Read Magic and Literacy

In one of the retroclones (Labyrinth Lord, if I recall correctly,) characters with a very low Intelligence score are illiterate.  This may be true in B/X or BECMI as well; I never read those versions of Basic, just Holmes.  That approach doesn't sit well with me, since I prefer no minimum scores for the base classes; illiteracy is a background option, not a side-effect of a low ability score.

But I do like the idea of having some effect on literacy for low ability scores.  Here's an idea: Intelligence 8 and below means a character's lips move while reading, with 5 or less meaning the character reads allowed.  This mainly affects the use of scrolls: a magic-user of average or better Intelligence can cast Read Magic and identify the spells on one or more scrolls without problem, but those of low Intelligence have a 1 in 6 chance of casting the spell on the scroll, or 2 in 6 for those of very low Intelligence.

There's also a 1 in 6 chance that reading a normal inscription aloud will alert a nearby monster, spoiling surprise.


  1. I actually just assume most characters are illiterate unless they have a good reason to not be, since we have a medieval based society we're working with. Magic-Users and Clerics get a pass to literacy, everyone else has to convince me (or spend points on it, if we're using some kind of skill/proficiency system).
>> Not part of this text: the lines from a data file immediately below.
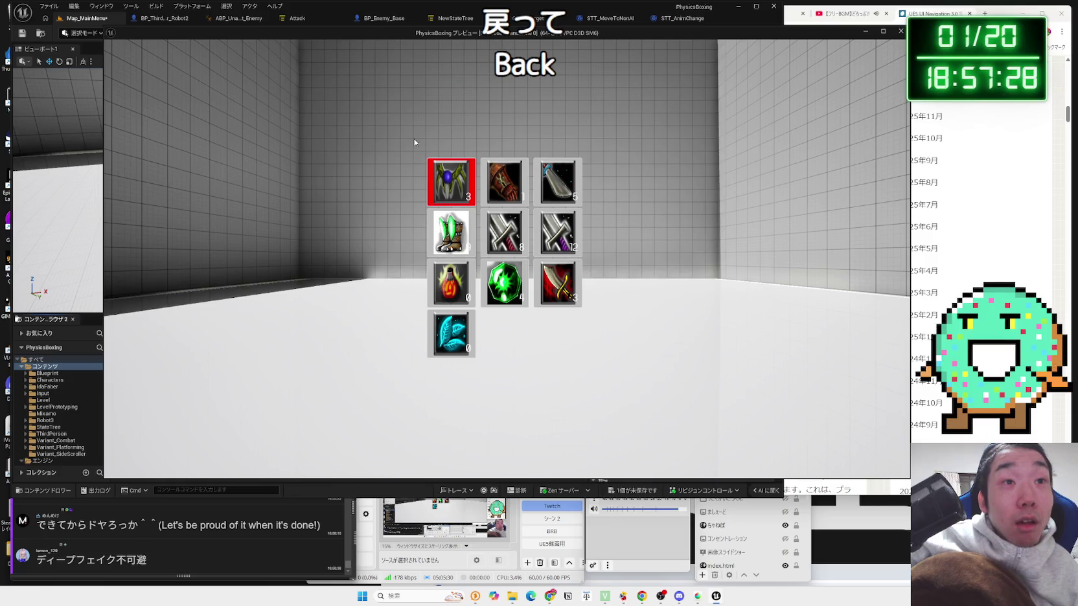
key("Escape")
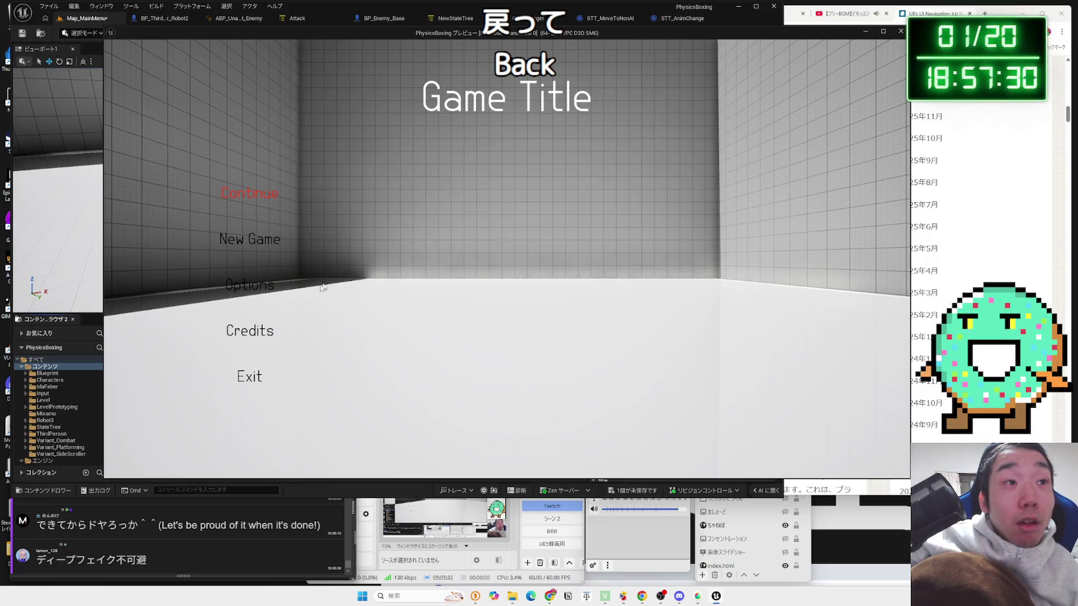
left_click(247, 377)
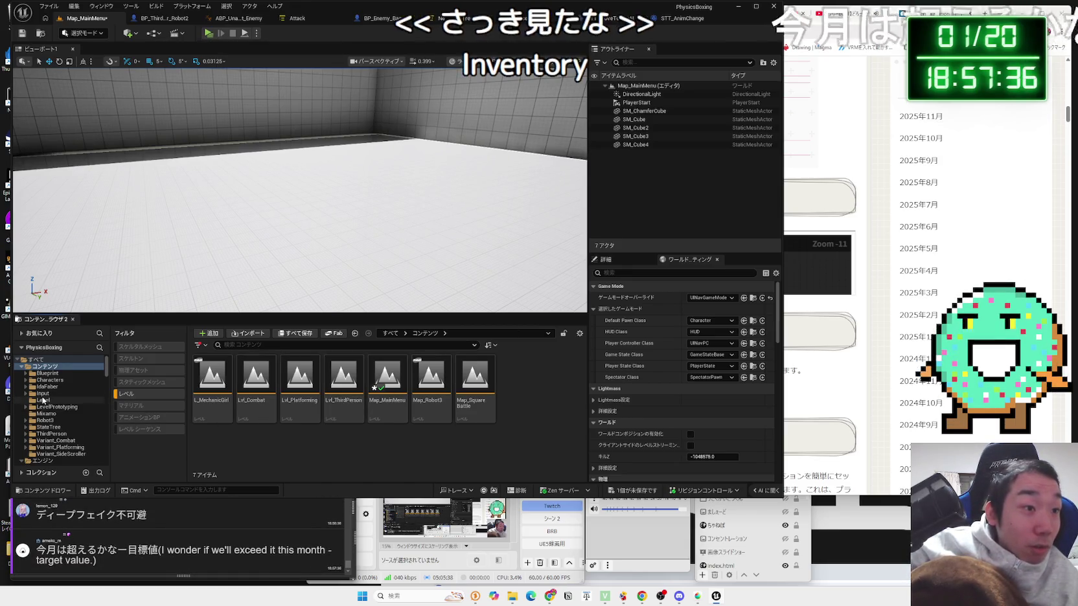
Step: Browse the Content Browser from the levels filter through the engine folder back to project content
left_click(134, 393)
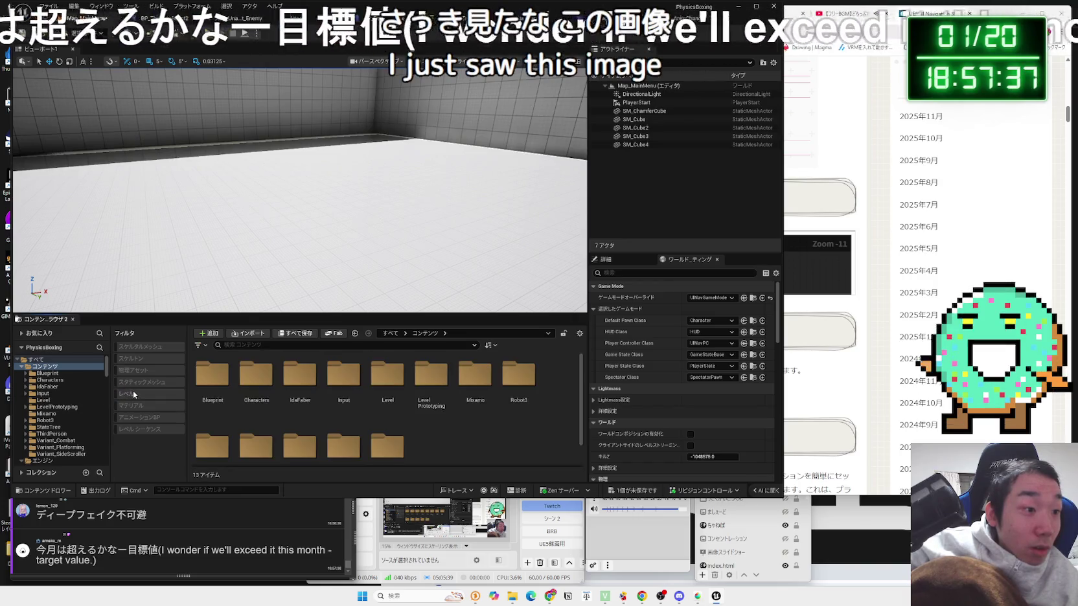
left_click(21, 367)
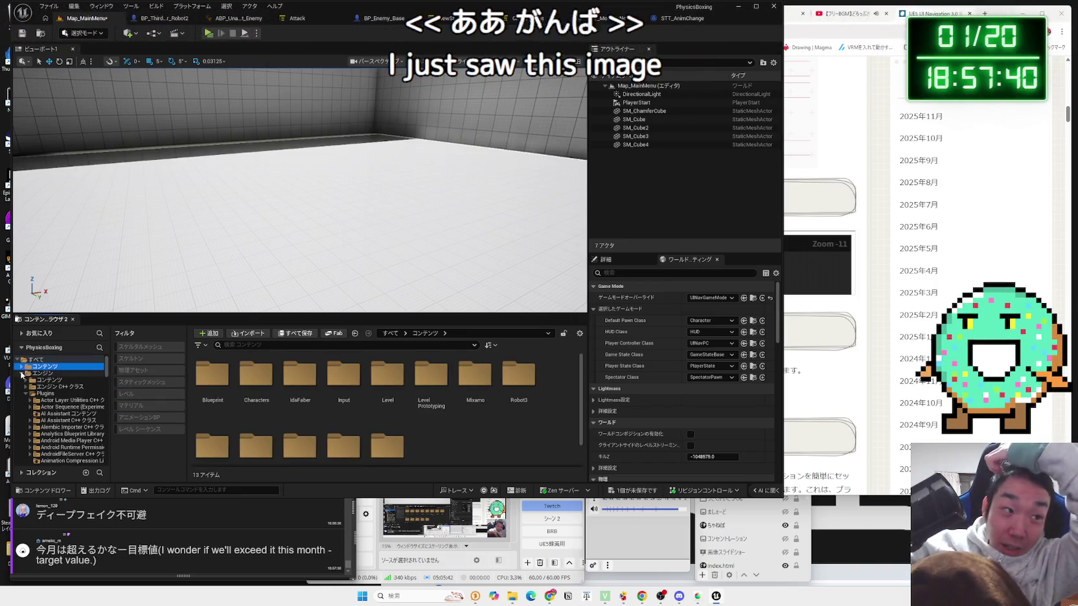
left_click(40, 373)
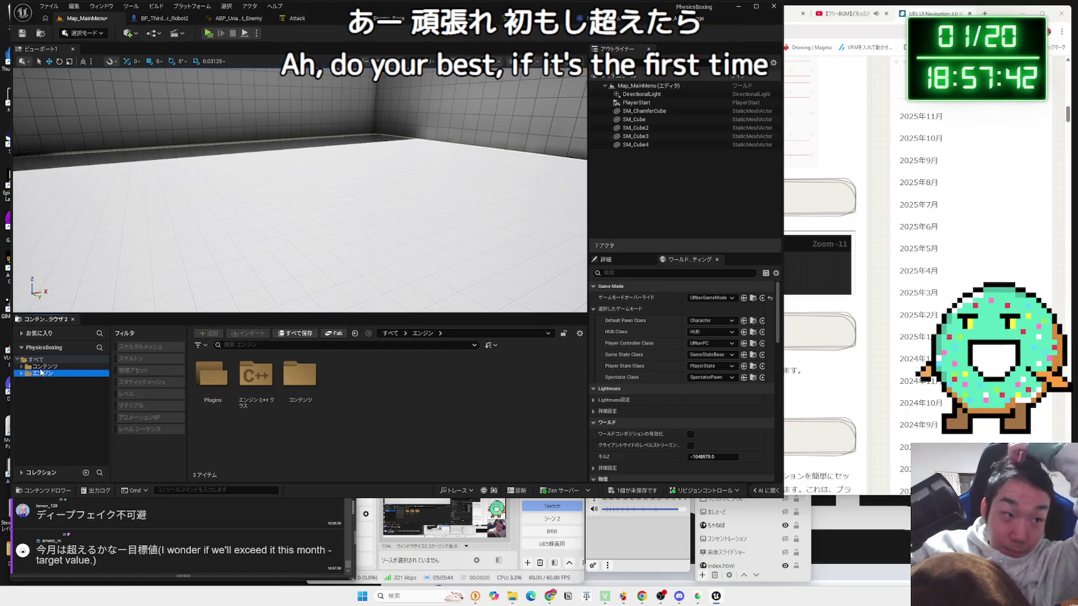
left_click(44, 366)
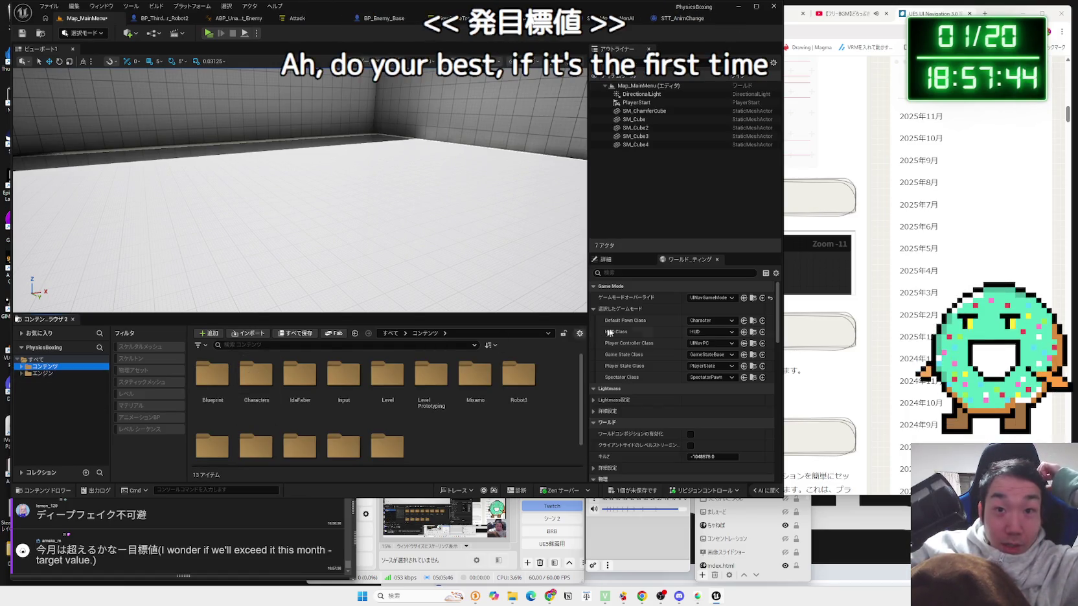
Step: Set Default Pawn Class to BP_ThirdPerson and save the two modified assets
left_click(712, 332)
  2. I like to think all M-Us and Clerics are literate, but Fighters and Thieves are literate only on a d20 roll-under INT.

    Social standing doesn't have such a big impact, as I can see a knight not learning to read because that's not really a skill required for bashing heads and exhorting peasant toil.

  3. My approach is the opposite, as I hinted at with my reference to backgrounds. Your character is literate unless you want to be illiterate, or unless you would obviously be illiterate (barbarian, orc.)

  4. The Labyrinth Lord description of Read Magic is interesting in that it effectively gives the character casting it the chance to retain their newfound language skills...which isn't how things were way back when, but is a nice way to expand on the use of languages in magic, at least.

    The assumption of literacy/illiteracy says a lot about a setting and it establishes a fundamental bit of shared context--written clues won't do much for illiterates, and erudite-types might overlook the fancy knots or patterns in the beadwork of illiterate tribes...there's a lot to work with adventure/setting-design-wise just in terms of how you want to deal with literacy.

  5. I recall reading (somewhere... The Medieval Machine perhaps) that the ability to read silently was considered an amazing feat, cited in wonderment about a certain cleric. The areas in monasteries where the monks copied works were said to hum with the murmuring of the monks speaking as they read.

  6. @Alex: I recall reading, in an article on improving reading speed, that even many people who appear to read silently either subvocalize or move their lips slightly while reading; one of the first tasks for someone trying to improve their reading speed is to learn not to do that, so that their speed of comprehension isn't limited by their speed of speech.